Saved data entries:
=======

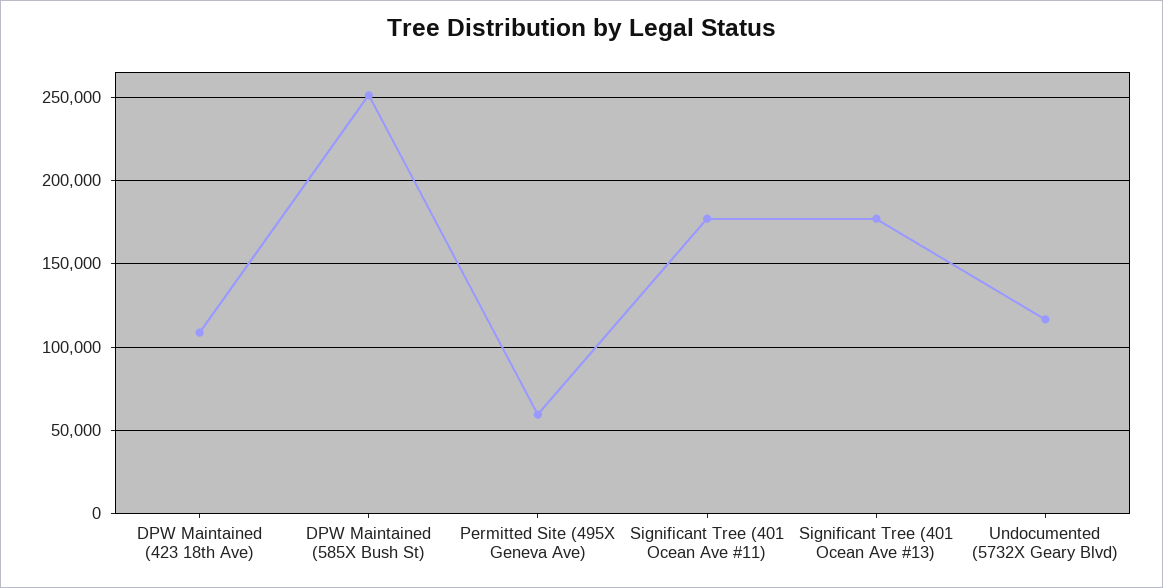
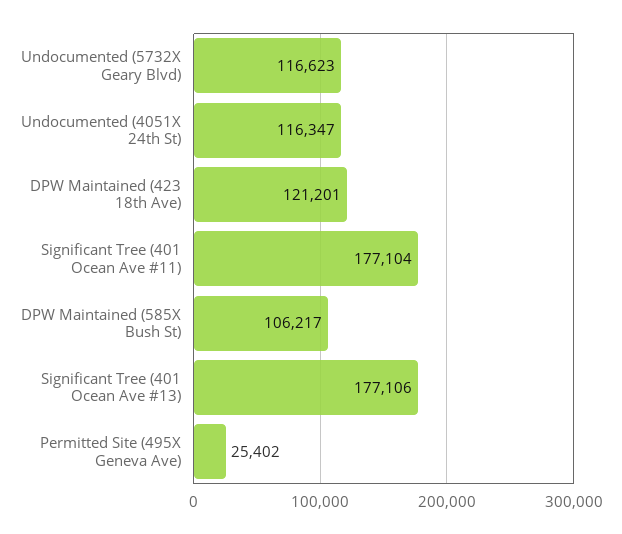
  {
-   "DPW Maintained (423 18th Ave)": 110000,
+   "DPW Maintained (423 18th Ave)": 121201,
-   "DPW Maintained (585X Bush St)": 250000,
+   "DPW Maintained (585X Bush St)": 106217,
-   "Permitted Site (495X Geneva Ave)": 60000,
+   "Permitted Site (495X Geneva Ave)": 25402,
    "Significant Tree (401 Ocean Ave #11)": 177104,
    "Significant Tree (401 Ocean Ave #13)": 177106,
-   "Undocumented (5732X Geary Blvd)": 116623
+   "Undocumented (5732X Geary Blvd)": 116623,
+   "Undocumented (4051X 24th St)": 116347
  }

=======

### PROBLEM:
Find out how many lines above hold "Geary". Write only the number.

### TASK RESPONSE:
2